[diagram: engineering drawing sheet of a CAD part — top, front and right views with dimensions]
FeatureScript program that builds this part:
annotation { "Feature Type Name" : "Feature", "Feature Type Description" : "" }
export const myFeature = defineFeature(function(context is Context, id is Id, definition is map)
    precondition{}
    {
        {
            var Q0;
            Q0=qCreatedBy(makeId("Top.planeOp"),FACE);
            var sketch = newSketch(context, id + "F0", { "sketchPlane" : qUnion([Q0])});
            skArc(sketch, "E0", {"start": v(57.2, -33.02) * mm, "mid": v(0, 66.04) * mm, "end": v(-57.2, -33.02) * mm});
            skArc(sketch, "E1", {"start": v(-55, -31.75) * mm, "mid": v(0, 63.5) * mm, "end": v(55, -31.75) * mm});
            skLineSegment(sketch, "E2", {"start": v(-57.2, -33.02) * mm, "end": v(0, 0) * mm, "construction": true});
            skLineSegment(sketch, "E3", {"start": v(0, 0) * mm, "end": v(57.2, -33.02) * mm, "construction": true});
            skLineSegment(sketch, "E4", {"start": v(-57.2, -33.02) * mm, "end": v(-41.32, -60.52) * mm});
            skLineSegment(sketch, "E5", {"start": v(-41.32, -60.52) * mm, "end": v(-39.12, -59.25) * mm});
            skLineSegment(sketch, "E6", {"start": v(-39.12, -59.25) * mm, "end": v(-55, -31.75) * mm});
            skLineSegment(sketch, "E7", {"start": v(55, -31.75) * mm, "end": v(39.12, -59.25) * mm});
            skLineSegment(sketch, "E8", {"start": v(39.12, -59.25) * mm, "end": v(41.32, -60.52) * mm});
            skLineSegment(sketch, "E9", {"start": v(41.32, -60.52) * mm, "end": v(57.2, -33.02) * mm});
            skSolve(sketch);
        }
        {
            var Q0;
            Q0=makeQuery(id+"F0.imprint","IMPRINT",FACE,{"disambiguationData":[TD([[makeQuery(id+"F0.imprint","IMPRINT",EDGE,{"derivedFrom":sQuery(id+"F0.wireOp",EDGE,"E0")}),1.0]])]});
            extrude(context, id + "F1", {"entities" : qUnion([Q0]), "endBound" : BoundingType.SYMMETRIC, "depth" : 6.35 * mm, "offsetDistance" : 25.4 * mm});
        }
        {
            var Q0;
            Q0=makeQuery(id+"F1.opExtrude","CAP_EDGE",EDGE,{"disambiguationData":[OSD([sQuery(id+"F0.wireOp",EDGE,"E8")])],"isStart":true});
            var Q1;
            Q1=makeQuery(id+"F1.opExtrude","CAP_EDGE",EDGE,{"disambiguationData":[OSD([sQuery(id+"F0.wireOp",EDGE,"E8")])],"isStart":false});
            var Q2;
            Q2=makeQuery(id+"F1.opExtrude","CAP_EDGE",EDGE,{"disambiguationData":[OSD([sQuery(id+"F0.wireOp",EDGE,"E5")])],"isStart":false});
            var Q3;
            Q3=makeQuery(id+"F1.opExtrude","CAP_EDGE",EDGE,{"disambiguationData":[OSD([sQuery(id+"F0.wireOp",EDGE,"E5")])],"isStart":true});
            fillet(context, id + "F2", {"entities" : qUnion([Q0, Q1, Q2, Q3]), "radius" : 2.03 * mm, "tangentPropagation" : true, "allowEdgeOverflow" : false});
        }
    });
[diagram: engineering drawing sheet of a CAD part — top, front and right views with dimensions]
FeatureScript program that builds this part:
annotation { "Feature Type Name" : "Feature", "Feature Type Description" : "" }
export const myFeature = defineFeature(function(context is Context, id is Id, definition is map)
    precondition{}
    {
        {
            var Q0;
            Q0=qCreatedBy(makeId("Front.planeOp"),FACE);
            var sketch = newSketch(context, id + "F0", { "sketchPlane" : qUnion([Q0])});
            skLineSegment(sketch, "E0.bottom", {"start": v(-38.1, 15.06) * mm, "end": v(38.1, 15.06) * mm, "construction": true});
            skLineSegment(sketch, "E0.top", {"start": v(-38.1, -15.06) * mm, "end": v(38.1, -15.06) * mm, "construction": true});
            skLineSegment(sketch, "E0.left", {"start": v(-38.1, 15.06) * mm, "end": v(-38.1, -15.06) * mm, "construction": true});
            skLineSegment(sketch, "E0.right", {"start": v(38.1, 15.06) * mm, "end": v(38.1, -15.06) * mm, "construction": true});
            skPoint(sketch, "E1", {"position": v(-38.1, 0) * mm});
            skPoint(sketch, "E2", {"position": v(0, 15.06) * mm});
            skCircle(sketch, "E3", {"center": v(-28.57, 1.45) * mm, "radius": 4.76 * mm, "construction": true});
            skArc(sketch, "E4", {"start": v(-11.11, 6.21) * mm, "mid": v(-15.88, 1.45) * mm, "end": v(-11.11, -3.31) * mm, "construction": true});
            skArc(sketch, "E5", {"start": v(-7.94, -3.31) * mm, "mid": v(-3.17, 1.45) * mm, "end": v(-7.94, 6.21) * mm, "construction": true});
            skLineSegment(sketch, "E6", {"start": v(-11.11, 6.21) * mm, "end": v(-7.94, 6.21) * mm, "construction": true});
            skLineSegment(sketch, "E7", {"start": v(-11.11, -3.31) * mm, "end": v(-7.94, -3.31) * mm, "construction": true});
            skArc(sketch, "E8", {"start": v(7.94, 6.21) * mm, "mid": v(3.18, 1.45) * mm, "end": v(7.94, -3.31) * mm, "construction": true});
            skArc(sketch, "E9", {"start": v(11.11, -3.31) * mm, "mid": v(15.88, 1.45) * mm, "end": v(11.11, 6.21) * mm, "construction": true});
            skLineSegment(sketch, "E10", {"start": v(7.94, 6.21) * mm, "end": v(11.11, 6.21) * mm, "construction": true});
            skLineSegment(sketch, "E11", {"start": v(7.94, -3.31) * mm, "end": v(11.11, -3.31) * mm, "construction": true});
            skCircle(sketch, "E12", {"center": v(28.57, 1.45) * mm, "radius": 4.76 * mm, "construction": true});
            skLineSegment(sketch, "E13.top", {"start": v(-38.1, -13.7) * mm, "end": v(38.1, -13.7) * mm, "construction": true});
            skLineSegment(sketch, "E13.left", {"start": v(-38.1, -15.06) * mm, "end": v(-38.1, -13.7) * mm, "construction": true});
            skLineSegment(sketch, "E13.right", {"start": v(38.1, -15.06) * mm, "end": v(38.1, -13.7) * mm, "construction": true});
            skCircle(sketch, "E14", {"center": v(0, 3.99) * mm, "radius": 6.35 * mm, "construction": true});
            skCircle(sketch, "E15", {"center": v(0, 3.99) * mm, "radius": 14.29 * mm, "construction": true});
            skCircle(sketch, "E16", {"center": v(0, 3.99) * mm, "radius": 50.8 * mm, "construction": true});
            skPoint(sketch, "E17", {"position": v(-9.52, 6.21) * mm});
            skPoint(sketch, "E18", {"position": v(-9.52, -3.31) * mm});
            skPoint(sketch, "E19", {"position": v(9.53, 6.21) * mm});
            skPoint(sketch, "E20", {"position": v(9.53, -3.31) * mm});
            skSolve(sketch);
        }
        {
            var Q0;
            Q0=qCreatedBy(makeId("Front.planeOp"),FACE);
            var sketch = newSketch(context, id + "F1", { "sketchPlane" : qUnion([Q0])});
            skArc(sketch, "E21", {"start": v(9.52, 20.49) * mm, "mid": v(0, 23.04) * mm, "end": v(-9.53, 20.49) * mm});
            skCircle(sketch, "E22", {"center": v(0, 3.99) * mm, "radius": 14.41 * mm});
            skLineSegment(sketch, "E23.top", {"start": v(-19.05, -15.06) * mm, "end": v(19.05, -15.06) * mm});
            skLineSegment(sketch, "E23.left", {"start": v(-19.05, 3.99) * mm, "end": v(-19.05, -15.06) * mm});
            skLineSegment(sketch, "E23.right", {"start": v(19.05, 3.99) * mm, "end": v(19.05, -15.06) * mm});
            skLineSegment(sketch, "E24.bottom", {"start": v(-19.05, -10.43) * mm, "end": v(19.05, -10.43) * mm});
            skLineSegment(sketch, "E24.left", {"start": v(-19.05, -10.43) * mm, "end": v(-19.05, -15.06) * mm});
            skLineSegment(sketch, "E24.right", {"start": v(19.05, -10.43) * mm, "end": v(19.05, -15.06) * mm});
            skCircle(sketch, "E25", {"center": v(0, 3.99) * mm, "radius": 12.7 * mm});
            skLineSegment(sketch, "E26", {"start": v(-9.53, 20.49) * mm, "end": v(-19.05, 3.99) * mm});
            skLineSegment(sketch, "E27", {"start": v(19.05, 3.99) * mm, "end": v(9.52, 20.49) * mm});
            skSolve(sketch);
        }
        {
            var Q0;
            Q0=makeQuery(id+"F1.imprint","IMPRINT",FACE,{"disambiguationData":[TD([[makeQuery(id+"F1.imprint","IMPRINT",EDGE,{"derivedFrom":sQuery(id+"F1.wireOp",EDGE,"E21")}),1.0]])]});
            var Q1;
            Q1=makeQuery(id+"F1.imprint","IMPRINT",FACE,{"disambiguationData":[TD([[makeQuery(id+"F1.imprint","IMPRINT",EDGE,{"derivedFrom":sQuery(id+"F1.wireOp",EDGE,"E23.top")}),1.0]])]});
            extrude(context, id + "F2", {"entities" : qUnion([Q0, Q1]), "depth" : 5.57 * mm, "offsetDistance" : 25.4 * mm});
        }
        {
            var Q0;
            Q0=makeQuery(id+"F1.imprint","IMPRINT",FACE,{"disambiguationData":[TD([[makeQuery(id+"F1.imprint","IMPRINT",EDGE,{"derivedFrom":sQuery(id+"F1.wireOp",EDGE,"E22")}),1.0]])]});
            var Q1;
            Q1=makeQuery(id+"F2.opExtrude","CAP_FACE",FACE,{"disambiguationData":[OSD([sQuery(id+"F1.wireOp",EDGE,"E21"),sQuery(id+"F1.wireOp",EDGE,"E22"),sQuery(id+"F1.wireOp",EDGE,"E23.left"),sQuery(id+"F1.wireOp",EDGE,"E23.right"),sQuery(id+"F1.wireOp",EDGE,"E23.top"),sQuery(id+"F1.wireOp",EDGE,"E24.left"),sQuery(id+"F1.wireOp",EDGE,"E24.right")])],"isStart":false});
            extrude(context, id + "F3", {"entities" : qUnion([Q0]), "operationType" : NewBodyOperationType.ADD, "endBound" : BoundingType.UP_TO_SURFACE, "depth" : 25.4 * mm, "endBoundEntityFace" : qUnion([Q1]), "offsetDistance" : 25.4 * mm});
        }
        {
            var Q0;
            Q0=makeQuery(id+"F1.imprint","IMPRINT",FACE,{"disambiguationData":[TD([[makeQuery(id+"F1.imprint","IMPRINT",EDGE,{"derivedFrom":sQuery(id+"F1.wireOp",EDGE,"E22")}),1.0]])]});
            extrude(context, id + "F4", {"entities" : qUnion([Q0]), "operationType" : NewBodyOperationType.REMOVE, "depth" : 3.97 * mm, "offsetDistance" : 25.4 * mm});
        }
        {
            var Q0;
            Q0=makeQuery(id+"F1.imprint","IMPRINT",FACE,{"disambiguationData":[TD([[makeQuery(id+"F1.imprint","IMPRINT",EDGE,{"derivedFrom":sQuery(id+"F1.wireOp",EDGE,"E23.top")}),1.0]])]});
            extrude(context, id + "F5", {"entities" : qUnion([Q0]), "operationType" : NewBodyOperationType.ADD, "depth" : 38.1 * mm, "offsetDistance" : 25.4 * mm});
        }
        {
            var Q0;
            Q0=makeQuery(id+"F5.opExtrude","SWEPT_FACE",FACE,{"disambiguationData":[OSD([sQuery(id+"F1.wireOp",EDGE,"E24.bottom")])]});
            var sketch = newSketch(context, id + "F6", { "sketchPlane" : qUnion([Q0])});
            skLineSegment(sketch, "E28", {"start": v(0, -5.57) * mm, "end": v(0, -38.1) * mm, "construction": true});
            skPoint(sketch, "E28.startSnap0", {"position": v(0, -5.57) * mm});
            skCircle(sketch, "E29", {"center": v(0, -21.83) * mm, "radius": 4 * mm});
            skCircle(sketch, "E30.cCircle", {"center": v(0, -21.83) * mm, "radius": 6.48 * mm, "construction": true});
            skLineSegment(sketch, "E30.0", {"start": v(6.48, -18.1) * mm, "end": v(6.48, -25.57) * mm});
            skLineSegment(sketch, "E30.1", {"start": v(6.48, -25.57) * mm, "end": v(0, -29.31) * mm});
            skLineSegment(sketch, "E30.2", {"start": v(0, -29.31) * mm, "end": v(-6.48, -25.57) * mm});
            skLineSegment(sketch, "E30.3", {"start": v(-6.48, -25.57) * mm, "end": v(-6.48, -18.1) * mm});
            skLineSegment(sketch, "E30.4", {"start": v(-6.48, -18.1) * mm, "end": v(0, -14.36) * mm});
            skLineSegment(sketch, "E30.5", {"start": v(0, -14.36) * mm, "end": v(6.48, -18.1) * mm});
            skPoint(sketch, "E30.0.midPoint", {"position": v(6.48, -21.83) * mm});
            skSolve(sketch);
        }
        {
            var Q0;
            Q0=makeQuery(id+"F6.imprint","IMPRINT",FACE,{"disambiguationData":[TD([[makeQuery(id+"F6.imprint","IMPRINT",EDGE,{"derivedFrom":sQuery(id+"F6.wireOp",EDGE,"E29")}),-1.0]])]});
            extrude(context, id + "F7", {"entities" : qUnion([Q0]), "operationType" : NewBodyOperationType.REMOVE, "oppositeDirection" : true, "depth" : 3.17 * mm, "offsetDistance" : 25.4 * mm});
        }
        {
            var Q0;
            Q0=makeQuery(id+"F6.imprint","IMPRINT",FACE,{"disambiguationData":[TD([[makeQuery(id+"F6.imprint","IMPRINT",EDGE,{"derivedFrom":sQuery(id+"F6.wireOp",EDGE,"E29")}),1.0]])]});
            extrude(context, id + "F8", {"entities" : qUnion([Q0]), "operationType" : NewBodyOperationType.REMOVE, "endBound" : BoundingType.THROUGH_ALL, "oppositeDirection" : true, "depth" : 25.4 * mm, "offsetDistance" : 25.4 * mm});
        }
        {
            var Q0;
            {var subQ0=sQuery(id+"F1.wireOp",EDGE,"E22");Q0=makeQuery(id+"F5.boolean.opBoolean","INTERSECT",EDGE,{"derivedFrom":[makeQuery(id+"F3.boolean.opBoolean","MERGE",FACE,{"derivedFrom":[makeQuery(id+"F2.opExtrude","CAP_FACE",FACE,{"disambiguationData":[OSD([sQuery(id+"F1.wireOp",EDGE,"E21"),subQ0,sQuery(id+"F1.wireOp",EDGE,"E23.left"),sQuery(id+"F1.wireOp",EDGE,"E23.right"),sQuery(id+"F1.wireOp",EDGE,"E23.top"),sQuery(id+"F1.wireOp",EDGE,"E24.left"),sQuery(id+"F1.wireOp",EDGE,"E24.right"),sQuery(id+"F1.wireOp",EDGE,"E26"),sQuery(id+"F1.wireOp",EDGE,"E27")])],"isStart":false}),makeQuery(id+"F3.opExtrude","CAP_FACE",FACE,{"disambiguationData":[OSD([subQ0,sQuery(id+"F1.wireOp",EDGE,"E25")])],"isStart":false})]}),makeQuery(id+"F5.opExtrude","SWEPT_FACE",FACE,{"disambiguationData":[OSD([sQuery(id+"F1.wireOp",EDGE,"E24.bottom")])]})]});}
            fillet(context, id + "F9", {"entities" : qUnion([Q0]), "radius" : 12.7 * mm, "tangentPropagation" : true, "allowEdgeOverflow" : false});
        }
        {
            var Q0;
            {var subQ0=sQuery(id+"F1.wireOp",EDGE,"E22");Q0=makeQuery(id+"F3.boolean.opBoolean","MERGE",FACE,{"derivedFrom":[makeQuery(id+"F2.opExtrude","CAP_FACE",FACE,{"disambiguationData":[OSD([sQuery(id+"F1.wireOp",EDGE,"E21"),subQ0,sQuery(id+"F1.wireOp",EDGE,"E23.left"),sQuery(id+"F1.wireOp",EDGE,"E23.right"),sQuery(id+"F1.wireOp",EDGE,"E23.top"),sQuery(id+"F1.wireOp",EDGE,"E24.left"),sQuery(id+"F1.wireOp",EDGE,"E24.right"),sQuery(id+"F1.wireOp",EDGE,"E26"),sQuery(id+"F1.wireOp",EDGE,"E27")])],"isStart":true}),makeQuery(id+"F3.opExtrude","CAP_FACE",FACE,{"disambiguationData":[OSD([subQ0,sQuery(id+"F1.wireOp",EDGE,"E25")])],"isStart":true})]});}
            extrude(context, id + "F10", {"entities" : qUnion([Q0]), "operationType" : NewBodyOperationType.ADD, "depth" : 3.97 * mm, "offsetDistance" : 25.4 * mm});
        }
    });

§ **Task statement**: Please count the lines in the records above that contain the string "false", treating uppercase and lowercase as different, and reply with only that number.

§ **Output for this exercise**: 6